Tenía algo de magia el numerito de nuestro soso remedo del genial actor y director inglés: aquellas autopistas no iban a costar nada al conjunto de los españoles. Las pagarían las concesionarias y los usuarios. Para ello había que ofrecerles un período de explotación de 30 años y la salvaguarda de una compensación si no se cumplía un tráfico mínimo. Pero la euforia política no convencía a las empresas que iban a pagar y explotar las autopistas. Los inversores no se fiaban y se añadió una clausula de Responsabilidad Patrimonial de la Administración (RPA) por la que, en caso de persistir el poco tráfico, el Estado se haría cargo de las autopistas, compensando a las concesionarias por las cantidades no amortizadas. Con esos paracaídas se montó la típica fiesta del cemento a la que se apuntaron todas las grandes constructoras, que dedican tiempo y recursos a fomentar ese folclore económico. Las gloriosas inauguraciones son la parte final del programa, que antes incluye comidas y cacerías, donde se fijan los gastos de las fiestas y las orquestas invitadas.

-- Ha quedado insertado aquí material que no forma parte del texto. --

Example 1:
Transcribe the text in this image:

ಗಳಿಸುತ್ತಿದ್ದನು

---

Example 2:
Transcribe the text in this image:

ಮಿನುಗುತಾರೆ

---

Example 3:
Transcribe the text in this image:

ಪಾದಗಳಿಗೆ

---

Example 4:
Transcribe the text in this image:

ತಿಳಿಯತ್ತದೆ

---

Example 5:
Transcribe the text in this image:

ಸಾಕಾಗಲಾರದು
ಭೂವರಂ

Pero, como suele pasar con los excesos, se cumple entonces la vieja ley de Murphy: todo lo que puede ocurrir ocurre y en el peor momento. Las expropiaciones, que beneficiaron a algunas familias influyentes (Franco, Abelló…), salieron mucho más caras de lo previsto, retrasaron las obras, prolongaron los plazos de construcción y aumentaron los costes. En paralelo, los barrios periféricos se frenaron por la aparición de una crisis bien alimentada en nuestras tradiciones festivas del dios ladrillo, y el tráfico adicional previsto se quedó en casa o seguía usando las autovías gratuitas, aunque tuviera que soportar algún atasco.

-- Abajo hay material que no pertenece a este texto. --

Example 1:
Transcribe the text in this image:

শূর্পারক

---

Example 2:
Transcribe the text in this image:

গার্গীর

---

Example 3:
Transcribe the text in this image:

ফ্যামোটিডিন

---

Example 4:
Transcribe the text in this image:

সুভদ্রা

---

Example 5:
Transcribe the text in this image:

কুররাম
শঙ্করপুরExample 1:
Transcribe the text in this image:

Las autopistas radiales quebraron pocos años después de terminadas y reclamaron al Estado la RPA. El asunto está en los tribunales, el Gobierno actual estima en un máximo de 3.305 millones de euros lo que tendrá que poner, las compañías demandantes lo cifran en 4.500. El dinero de todos soportará al final alegres fiestas locales.

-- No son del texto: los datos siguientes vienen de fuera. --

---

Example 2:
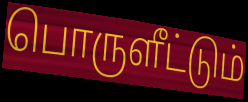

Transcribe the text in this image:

பொருளீட்டும்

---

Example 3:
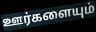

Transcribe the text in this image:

ஊர்களையும்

Cuando ocurrió el desastre, Ana Pastor era ministra de Fomento del Gobierno de Rajoy y se cansó de decir que el rescate de las radiales no le costaría un duro al Estado. Aún siendo de la línea gallega, estaba probablemente condicionada por la influencia que mantiene en su partido el ex Presidente de la medio sonrisa ufana, catedrático de la España radial y constructora. Como no cambiemos esa visión, las poderosas empresas del sector seguirán influyendo mucho, pagando tarde y frenando el desarrollo de la España industrial e investigadora, que tiende a ser más periférica.